The opposite side of the Earth might be careening back to the Stone Age, I thought, or even devoid of human life, scorched by lethal radiation. We couldn’t know. We couldn’t know what was happening across the rest of Nepal, or beyond the Khumbu, or any further than our legs could take us from this village. We couldn’t, I realized at last, even know what was happening outside of our own minds.
We were stranded, each of us, on our own night side of being.
The chanters broke into cheers and applause. The male dancer had stepped away, backing up to the edge of the circle. The young woman, arms held out, began to spin in place with seeming abandon, her long dress fanning out below her.
“I can’t be Hugh,” I said, directing it to no one, but the crowd roared their encouragement to the rose-cheeked girl, drowning out my voice. No sooner had the words left my mouth than I could no longer be sure that I’d spoken them. I was being buried, not only beneath the roar, but beneath something heavier: snow, as white as oblivion, covering me up, weighing me down.
“Leslie,” I croaked, turning—but he wasn’t at my side. I whipped around, scanning the crowd and seeing no sign of him. “Leslie!”
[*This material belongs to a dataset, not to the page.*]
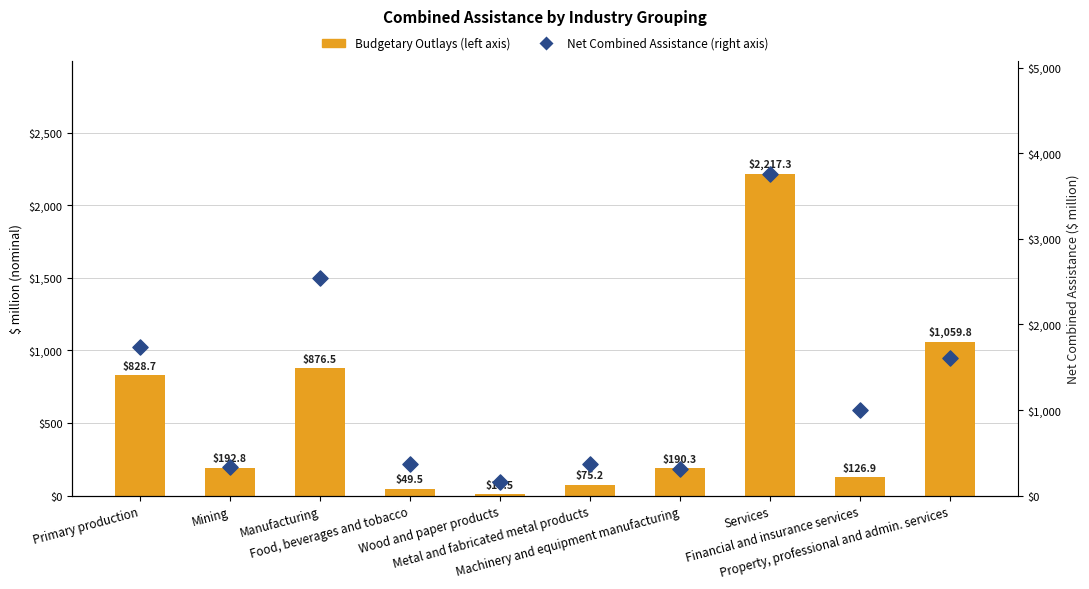

Which series contains the highest Y value?

Net Combined Assistance (right axis)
No one reacted to my shout. All were staring rapt, lost in the finale of the dance, mesmerized. The dance was the aurora. It was the whirling blades of the helicopter.
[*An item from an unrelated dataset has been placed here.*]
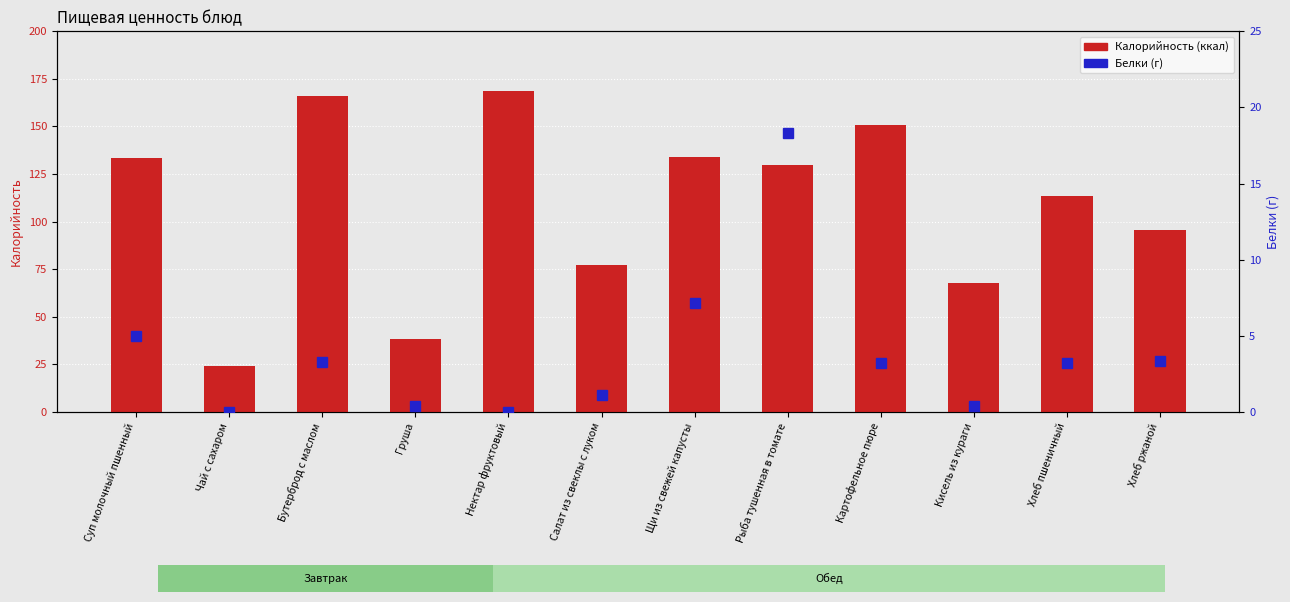

List the series in order of their peak value, lowest first.

Белки (г), Калорийность (ккал)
Blanketed in the soft rays of spring, the Sherpani lifted her face to the cobalt sky. Faster and faster she spun, an axle around which the whole of our reality revolved, repeating the movement that had come to her as an echo across the depths of time. The passage of ages was cast from her form, flung off like water droplets, and it was possible to believe that the world had begun anew.